* DESCRIPTION OF THE TASK:
Which lines in the material below contain the string "disambiguationData"? Find them, matching case exactly, and copy each one out in full.

* MATERIALS PROVIDED:
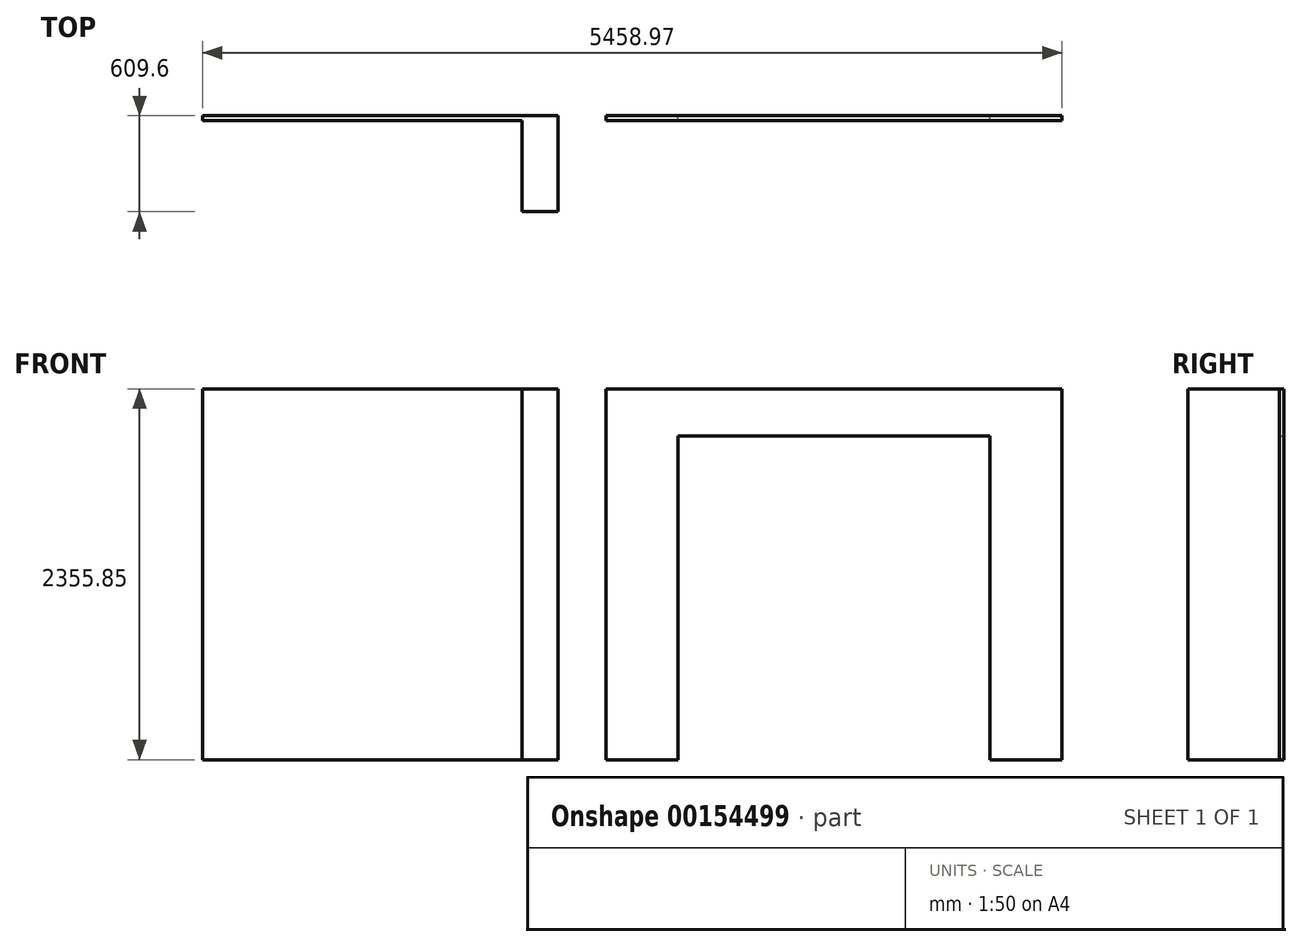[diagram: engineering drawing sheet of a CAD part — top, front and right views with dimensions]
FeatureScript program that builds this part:
annotation { "Feature Type Name" : "Feature", "Feature Type Description" : "" }
export const myFeature = defineFeature(function(context is Context, id is Id, definition is map)
    precondition{}
    {
        {
            var Q0;
            Q0=qCreatedBy(makeId("Front.planeOp"),FACE);
            var sketch = newSketch(context, id + "F0", { "sketchPlane" : qUnion([Q0])});
            skLineSegment(sketch, "E0.bottom", {"start": v(0, 0) * mm, "end": v(2895.6, 0) * mm});
            skLineSegment(sketch, "E0.top", {"start": v(0, 2355.85) * mm, "end": v(2895.6, 2355.85) * mm});
            skLineSegment(sketch, "E0.left", {"start": v(0, 0) * mm, "end": v(0, 2355.85) * mm});
            skLineSegment(sketch, "E0.right", {"start": v(2895.6, 0) * mm, "end": v(2895.6, 2355.85) * mm});
            skLineSegment(sketch, "E1.bottom", {"start": v(-533.4, 0) * mm, "end": v(-2563.37, 0) * mm});
            skLineSegment(sketch, "E1.top", {"start": v(-533.4, 2355.85) * mm, "end": v(-2563.37, 2355.85) * mm});
            skLineSegment(sketch, "E1.left", {"start": v(-533.4, 0) * mm, "end": v(-533.4, 2355.85) * mm});
            skLineSegment(sketch, "E1.right", {"start": v(-2563.37, 0) * mm, "end": v(-2563.37, 2355.85) * mm});
            skLineSegment(sketch, "E2", {"start": v(457.2, 0) * mm, "end": v(457.2, 2057.4) * mm});
            skLineSegment(sketch, "E3", {"start": v(457.2, 2057.4) * mm, "end": v(2438.4, 2057.4) * mm});
            skLineSegment(sketch, "E4", {"start": v(2438.4, 2057.4) * mm, "end": v(2438.4, 0) * mm});
            skLineSegment(sketch, "E5", {"start": v(457.2, 2057.4) * mm, "end": v(0, 2057.4) * mm, "construction": true});
            skLineSegment(sketch, "E6", {"start": v(2438.4, 2057.4) * mm, "end": v(2895.6, 2057.4) * mm, "construction": true});
            skLineSegment(sketch, "E7", {"start": v(-533.4, 2355.85) * mm, "end": v(-304.8, 2355.85) * mm});
            skLineSegment(sketch, "E8", {"start": v(-304.8, 2355.85) * mm, "end": v(-304.8, 0) * mm});
            skLineSegment(sketch, "E9", {"start": v(-304.8, 0) * mm, "end": v(-533.4, 0) * mm});
            skSolve(sketch);
        }
        {
            var Q0;
            Q0=makeQuery(id+"F0.imprint","IMPRINT",FACE,{"disambiguationData":[TD([[makeQuery(id+"F0.imprint","IMPRINT",EDGE,{"derivedFrom":sQuery(id+"F0.wireOp",EDGE,"E1.bottom")}),-1.0]])]});
            var Q1;
            Q1=makeQuery(id+"F0.imprint","IMPRINT",FACE,{"disambiguationData":[TD([[makeQuery(id+"F0.imprint","IMPRINT",EDGE,{"derivedFrom":sQuery(id+"F0.wireOp",EDGE,"E1.left")}),-1.0]])]});
            var Q2;
            Q2=makeQuery(id+"F0.imprint","IMPRINT",FACE,{"disambiguationData":[TD([[makeQuery(id+"F0.imprint","IMPRINT",EDGE,{"derivedFrom":sQuery(id+"F0.wireOp",EDGE,"E0.top")}),-1.0]])]});
            extrude(context, id + "F1", {"entities" : qUnion([Q0, Q1, Q2]), "depth" : 30.48 * mm});
        }
        {
            var Q0;
            Q0=makeQuery(id+"F0.imprint","IMPRINT",FACE,{"disambiguationData":[TD([[makeQuery(id+"F0.imprint","IMPRINT",EDGE,{"derivedFrom":sQuery(id+"F0.wireOp",EDGE,"E1.left")}),-1.0]])]});
            extrude(context, id + "F2", {"entities" : qUnion([Q0]), "operationType" : NewBodyOperationType.ADD, "depth" : 609.6 * mm});
        }
    });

* RESPONSE TO THE TASK:
            Q0=makeQuery(id+"F0.imprint","IMPRINT",FACE,{"disambiguationData":[TD([[makeQuery(id+"F0.imprint","IMPRINT",EDGE,{"derivedFrom":sQuery(id+"F0.wireOp",EDGE,"E1.bottom")}),-1.0]])]});
            Q1=makeQuery(id+"F0.imprint","IMPRINT",FACE,{"disambiguationData":[TD([[makeQuery(id+"F0.imprint","IMPRINT",EDGE,{"derivedFrom":sQuery(id+"F0.wireOp",EDGE,"E1.left")}),-1.0]])]});
            Q2=makeQuery(id+"F0.imprint","IMPRINT",FACE,{"disambiguationData":[TD([[makeQuery(id+"F0.imprint","IMPRINT",EDGE,{"derivedFrom":sQuery(id+"F0.wireOp",EDGE,"E0.top")}),-1.0]])]});
            Q0=makeQuery(id+"F0.imprint","IMPRINT",FACE,{"disambiguationData":[TD([[makeQuery(id+"F0.imprint","IMPRINT",EDGE,{"derivedFrom":sQuery(id+"F0.wireOp",EDGE,"E1.left")}),-1.0]])]});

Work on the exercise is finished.